Task description. Quote the forum thread about the A-Team film word for word, starting at "Shhh, we are" and running up to and including "(Sep 10, 2007)".

===== Text

# A-Team The Film



## Blazebro (May 18, 2007)

Cheesy entertaining success or a corney flop.


----------



## chrisc (Jun 15, 2008)

its a good film watched it while i was down devon


----------



## stangalang (Nov 27, 2009)

I just cant wait to see rampage pitying fools and getting suckas


----------



## giblet (Feb 26, 2008)

A lot better than I thought it would be. Some stunts were a tad ott, and Rampage cant act but still worth a watch. Its a lads film after all. Now just need to watch the expendables when its out


----------



## VIPER (May 30, 2007)

Not seen it and won't be either. I have a personal self imposed blanket ban on any kind of Hollywood remake of shows I grew up with. They should leave them be and find some more creative writers to come up with new ideas rather than pillaging the past.

Just my own opinion, and it may well be a decent watch if you like this sort of thing, but not for me thankyou.


----------



## The Cueball (Feb 8, 2007)

^^^hmmph

You won't be interesting in my new working title:

street hawk v blue thunder, staring manimal :doublesho

A big budget film I am writing at the moment...



:lol:

:thumb:


----------



## Reds (Jan 14, 2009)

The Cueball said:


> ^^^hmmph
> 
> You won't be interesting in my new working title:
> 
> ...


DUUUUUUUUUDE.

I think Airwolf should make a cameo though (it would have to be piloted by The Hoff though )


----------



## The Cueball (Feb 8, 2007)

Reds said:


> DUUUUUUUUUDE.
> 
> I think Airwolf should make a cameo though (it would have to be piloted by The Hoff though )


Shhh, we are having secret talks in his Barvarian underground lair...where he gets his chest hair dyed and re-curled every 3 hours.....

:thumb:


----------



## Kev_mk3 (Sep 10, 2007)

ive got it here to watch - personally think its going to be tosh :lol:


----------



## Ronnie (Nov 15, 2006)

==========
===== Provided material

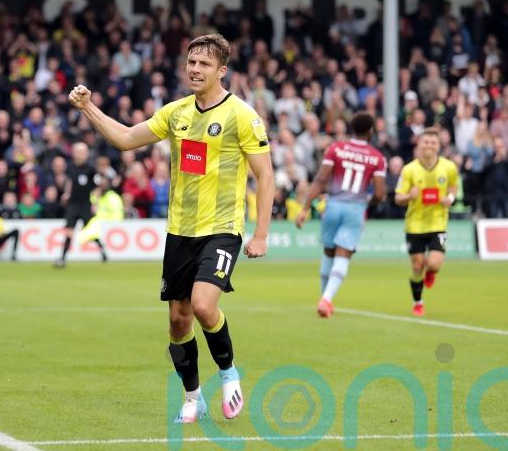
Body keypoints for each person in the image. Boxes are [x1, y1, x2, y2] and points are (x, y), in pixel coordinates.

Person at [68, 34, 274, 425]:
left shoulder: (242, 116)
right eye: (191, 62)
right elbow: (127, 139)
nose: (195, 69)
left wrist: (260, 233)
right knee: (178, 321)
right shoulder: (176, 112)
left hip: (222, 229)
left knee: (202, 306)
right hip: (180, 231)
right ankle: (193, 398)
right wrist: (88, 107)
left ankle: (229, 374)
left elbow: (265, 176)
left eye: (204, 64)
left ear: (222, 71)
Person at [295, 112, 387, 318]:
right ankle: (326, 299)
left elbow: (319, 180)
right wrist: (367, 202)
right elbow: (380, 194)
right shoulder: (377, 157)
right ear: (371, 131)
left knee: (329, 252)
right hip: (355, 208)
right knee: (343, 254)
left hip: (333, 205)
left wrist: (305, 208)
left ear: (351, 129)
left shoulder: (336, 148)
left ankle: (324, 297)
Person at [394, 128, 459, 316]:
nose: (429, 146)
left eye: (433, 143)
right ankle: (418, 302)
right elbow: (398, 199)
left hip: (438, 223)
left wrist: (451, 198)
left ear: (439, 146)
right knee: (416, 266)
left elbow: (454, 186)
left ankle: (431, 273)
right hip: (414, 225)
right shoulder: (409, 170)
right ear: (419, 144)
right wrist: (409, 196)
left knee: (434, 264)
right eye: (426, 142)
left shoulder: (449, 167)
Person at [54, 142, 107, 268]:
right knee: (69, 232)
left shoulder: (90, 170)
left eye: (82, 152)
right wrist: (66, 193)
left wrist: (95, 203)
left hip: (85, 205)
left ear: (86, 154)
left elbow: (97, 188)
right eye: (77, 152)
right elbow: (69, 182)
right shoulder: (70, 168)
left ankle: (102, 250)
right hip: (73, 204)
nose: (80, 154)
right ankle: (62, 258)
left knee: (89, 232)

==========

Output for this task.
Shhh, we are having secret talks in his Barvarian underground lair...where he gets his chest hair dyed and re-curled every 3 hours.....

:thumb:


----------



## Kev_mk3 (Sep 10, 2007)